E a associação entre “socialismo” e mobilidade social não é um acidente. Pelo contrário, é exatamente o que se esperaria.

Para entender por que, basta trazer para o contexto americano, e se perguntar o que aconteceria com a mobilidade social se a ala mais à direita do Partido Republicano ou se os democratas progressistas conseguissem implementar suas agendas políticas na íntegra.

Se as figuras do Tea Party conseguissem o que querem, veríamos cortes drásticos no Medicaid, nos cupons de alimentação e em outros programas que ajudam americanos de baixa renda – o que, em muitos casos, deixaria as crianças de baixa renda sem acesso a assistência médica e nutrição adequadas. Também haveria cortes no financiamento da educação pública. No outro extremo da escala, veríamos cortes de impostos que aumentariam a renda dos ricos, e o fim do imposto sobre imóveis, permitindo que todos esses bens fossem passados para seus herdeiros.

Do lado oposto, os democratas progressistas lutam por assistência médica universal, pelo aumento da ajuda aos pobres e por programas que ofereçam financiamentos universitários gratuitos ou, pelo menos, subsidiados.

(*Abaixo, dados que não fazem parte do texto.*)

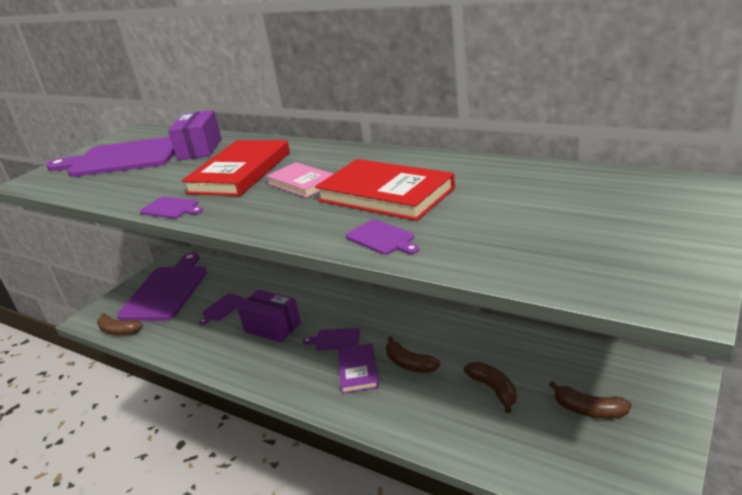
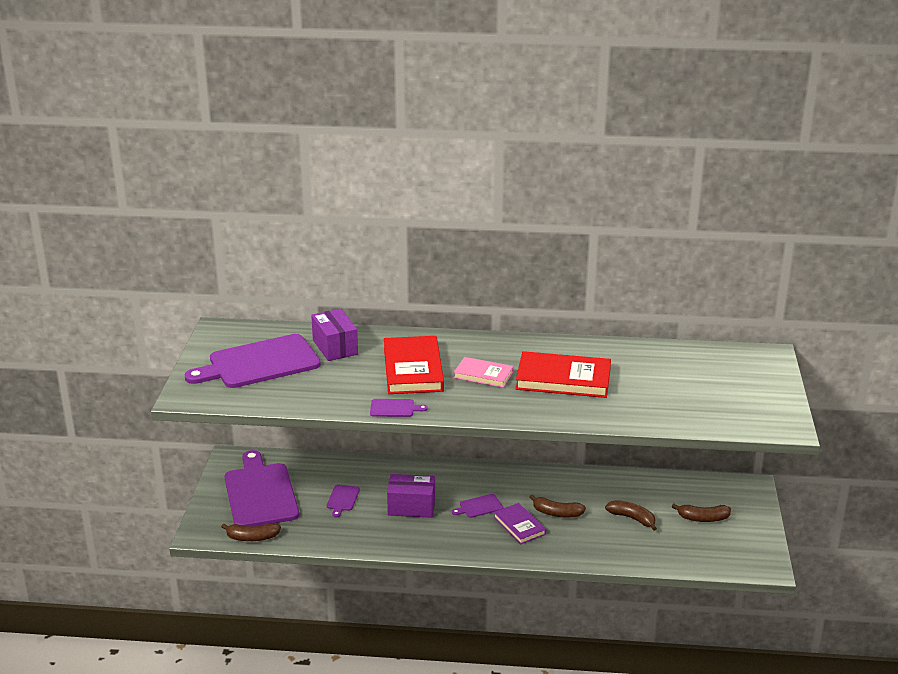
camera: 30 degrees left, 0 degrees up
purple cutting board [346,219,419,255] -> none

Também querem criar uma ajuda para que os pais de renda média e baixa possam pagar por creches de qualidade. E propõem que estes benefícios sejam pagos com o aumento dos impostos sobre salários elevados e grandes fortunas.

Qual dessas agendas tenderia a congelar o nosso sistema de classes, tornando mais fácil para as crianças ricas permanecerem ricas e mais difícil para os filhos dos pobres escaparem da pobreza? Qual delas nos aproximaria do sonho americano, criando uma sociedade em que jovens ambiciosos dispostos a trabalhar duro teriam uma boa chance de transcender sua classe?

A sra. Trump tem toda razão em afirmar que a maioria de nós quer um país onde a mobilidade social seja possível. Mas o que precisamos fazer para garantir que sejamos esse tipo de país – as políticas associadas a altos níveis de mobilidade social em todo o mundo – é exatamente o que os republicanos denunciam como socialismo.

Paul Krugman é professor titular no City University of New York Graduate Center. Ganhou o Prêmio Nobel de 2008 em Ciências Econômicas por seu trabalho sobre comércio internacional e geografia econômica.